Victor Cordell -For All Events

“The most remarkable voice in the production is Christina Major as Abigaille, who in a sense is the real lead character. She totally fulfills the needs previously mentioned for the role. When at full bore her voice cuts steel, yet she can gently embrace tender moments and transition between the two with great facility. She is a vocal knockout.”

“A very strong and majestic voice”

Slash Magazine 2019

“ Christina Major with her beautiful soprano has a very strong and majestic voice. Her voice has a far reach, just right for an ambitious lady in the Palace. She could play a villainess, or a motherly character.“

Soprano Christina Major “Nailed it”

Nicholas Jones SFCV

“Abigaile rampages through the opera making things terrible for the Israelites, deposing her father, and trying to kill her supposed sister and rival in love. It’s a great part, and soprano Christina Major, a West Bay Opera regular, nailed it with a plethora of high C’s and swooping coloratura scale-work that brought out the contradictions of her character’s tormented ambitions and jealousy.”


Joshua Kosman, San Francisco Chronicle “Friday’s opening brought its own joys as well, chief among them a bravura performance by soprano Christina Major as Lucrezia. Major has been a welcome presence on Bay Area stages for years now, but I can’t recall hearing her sing with the kind of expressive verve and technical command she displayed here. Again and again she unleashed powerful, perfectly placed high notes and athletic passagework that underscored the vitality of the vocal writing. She brought beauty and pathos to Lucrezia’s Act 1 aria “Tu al cui sguardo omnipossente” and railed against her father-in-law with Unbridled ferocity that never wavered in pitch or rhythm.”

"exhilarating force "

Victor Cordell, For All Events 

“In Christina Major’s interpretation of Lucrezia, it is hard to imagine a Verdi heroine with greater challenge and vocal fire. Although the dramatic coloratura soprano has performed lyric roles, she attacks this one with exhilarating force and dominates the stage when she sings. Often in a rage, her penetrating voice pierces the air, yet she exhibits great dynamic control and manages the quieter prayer and duets with both male leads with great success.”
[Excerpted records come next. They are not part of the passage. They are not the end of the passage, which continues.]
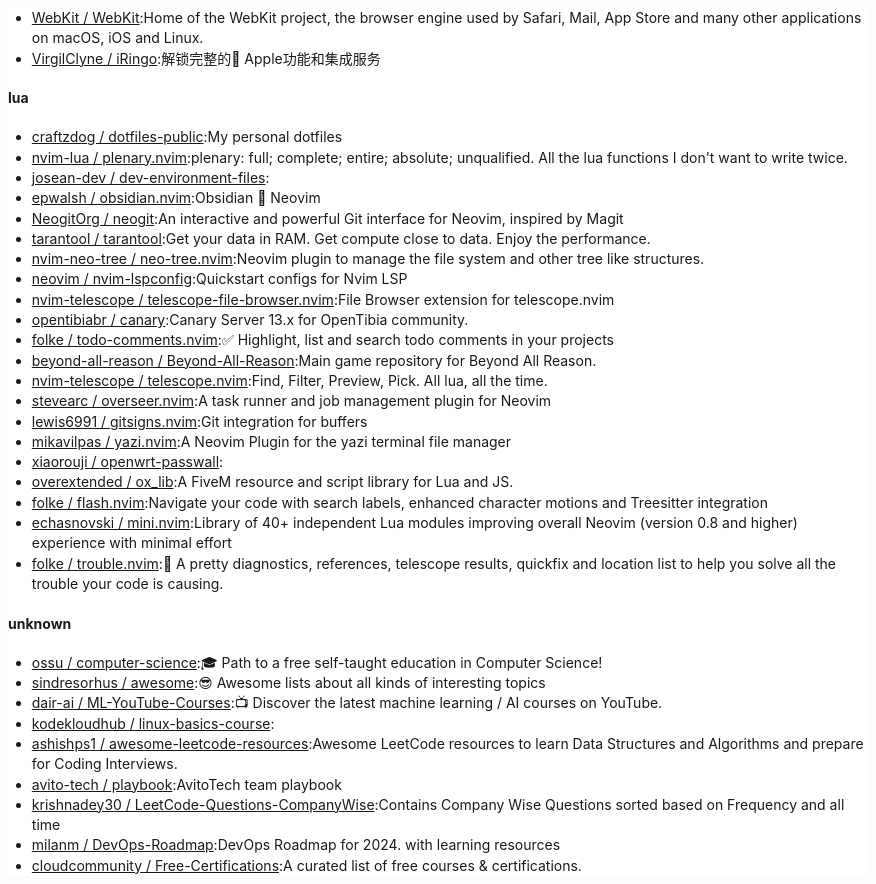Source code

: * [WebKit / WebKit](https://github.com/WebKit/WebKit):Home of the WebKit project, the browser engine used by Safari, Mail, App Store and many other applications on macOS, iOS and Linux.
* [VirgilClyne / iRingo](https://github.com/VirgilClyne/iRingo):解锁完整的 Apple功能和集成服务

#### lua
* [craftzdog / dotfiles-public](https://github.com/craftzdog/dotfiles-public):My personal dotfiles
* [nvim-lua / plenary.nvim](https://github.com/nvim-lua/plenary.nvim):plenary: full; complete; entire; absolute; unqualified. All the lua functions I don't want to write twice.
* [josean-dev / dev-environment-files](https://github.com/josean-dev/dev-environment-files):
* [epwalsh / obsidian.nvim](https://github.com/epwalsh/obsidian.nvim):Obsidian 🤝 Neovim
* [NeogitOrg / neogit](https://github.com/NeogitOrg/neogit):An interactive and powerful Git interface for Neovim, inspired by Magit
* [tarantool / tarantool](https://github.com/tarantool/tarantool):Get your data in RAM. Get compute close to data. Enjoy the performance.
* [nvim-neo-tree / neo-tree.nvim](https://github.com/nvim-neo-tree/neo-tree.nvim):Neovim plugin to manage the file system and other tree like structures.
* [neovim / nvim-lspconfig](https://github.com/neovim/nvim-lspconfig):Quickstart configs for Nvim LSP
* [nvim-telescope / telescope-file-browser.nvim](https://github.com/nvim-telescope/telescope-file-browser.nvim):File Browser extension for telescope.nvim
* [opentibiabr / canary](https://github.com/opentibiabr/canary):Canary Server 13.x for OpenTibia community.
* [folke / todo-comments.nvim](https://github.com/folke/todo-comments.nvim):✅ Highlight, list and search todo comments in your projects
* [beyond-all-reason / Beyond-All-Reason](https://github.com/beyond-all-reason/Beyond-All-Reason):Main game repository for Beyond All Reason.
* [nvim-telescope / telescope.nvim](https://github.com/nvim-telescope/telescope.nvim):Find, Filter, Preview, Pick. All lua, all the time.
* [stevearc / overseer.nvim](https://github.com/stevearc/overseer.nvim):A task runner and job management plugin for Neovim
* [lewis6991 / gitsigns.nvim](https://github.com/lewis6991/gitsigns.nvim):Git integration for buffers
* [mikavilpas / yazi.nvim](https://github.com/mikavilpas/yazi.nvim):A Neovim Plugin for the yazi terminal file manager
* [xiaorouji / openwrt-passwall](https://github.com/xiaorouji/openwrt-passwall):
* [overextended / ox_lib](https://github.com/overextended/ox_lib):A FiveM resource and script library for Lua and JS.
* [folke / flash.nvim](https://github.com/folke/flash.nvim):Navigate your code with search labels, enhanced character motions and Treesitter integration
* [echasnovski / mini.nvim](https://github.com/echasnovski/mini.nvim):Library of 40+ independent Lua modules improving overall Neovim (version 0.8 and higher) experience with minimal effort
* [folke / trouble.nvim](https://github.com/folke/trouble.nvim):🚦 A pretty diagnostics, references, telescope results, quickfix and location list to help you solve all the trouble your code is causing.

#### unknown
* [ossu / computer-science](https://github.com/ossu/computer-science):🎓 Path to a free self-taught education in Computer Science!
* [sindresorhus / awesome](https://github.com/sindresorhus/awesome):😎 Awesome lists about all kinds of interesting topics
* [dair-ai / ML-YouTube-Courses](https://github.com/dair-ai/ML-YouTube-Courses):📺 Discover the latest machine learning / AI courses on YouTube.
* [kodekloudhub / linux-basics-course](https://github.com/kodekloudhub/linux-basics-course):
* [ashishps1 / awesome-leetcode-resources](https://github.com/ashishps1/awesome-leetcode-resources):Awesome LeetCode resources to learn Data Structures and Algorithms and prepare for Coding Interviews.
* [avito-tech / playbook](https://github.com/avito-tech/playbook):AvitoTech team playbook
* [krishnadey30 / LeetCode-Questions-CompanyWise](https://github.com/krishnadey30/LeetCode-Questions-CompanyWise):Contains Company Wise Questions sorted based on Frequency and all time
* [milanm / DevOps-Roadmap](https://github.com/milanm/DevOps-Roadmap):DevOps Roadmap for 2024. with learning resources
* [cloudcommunity / Free-Certifications](https://github.com/cloudcommunity/Free-Certifications):A curated list of free courses & certifications.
“Electrifying performance”

Renée Batti, Alamanac News 2017

...”there is good news for local opera fans attending West Bay Opera's production of Vincenzo Bellini's magnificent 19th century bel canto opera, "Norma," in Palo Alto's Lucie Stern Theatre: ...”a skillful and forceful portrayal of Norma...powerhouse soprano Christina Major is cast in the title role, delivering an often electrifying performance of a woman revered by her people but betrayed by her lover, Pollione -- who is also the father of her two children. 


"Focused, opulent sound."

Paul Hyde- Greenville News, May 2014

"The concert opened with a vigorous performance of Poulenc’s Gloria, featuring soprano Christina Major, who sang with marvelous control and a focused, opulent sound. Next on the program was Mascagni’s “Easter Hymn” (from “Cavalleria Rusticana”), which began softly and reverently and surged to a breathtaking climax. The stupendous performance, which also featured Major as soloist, inspired a well-deserved standing ovation from the audience."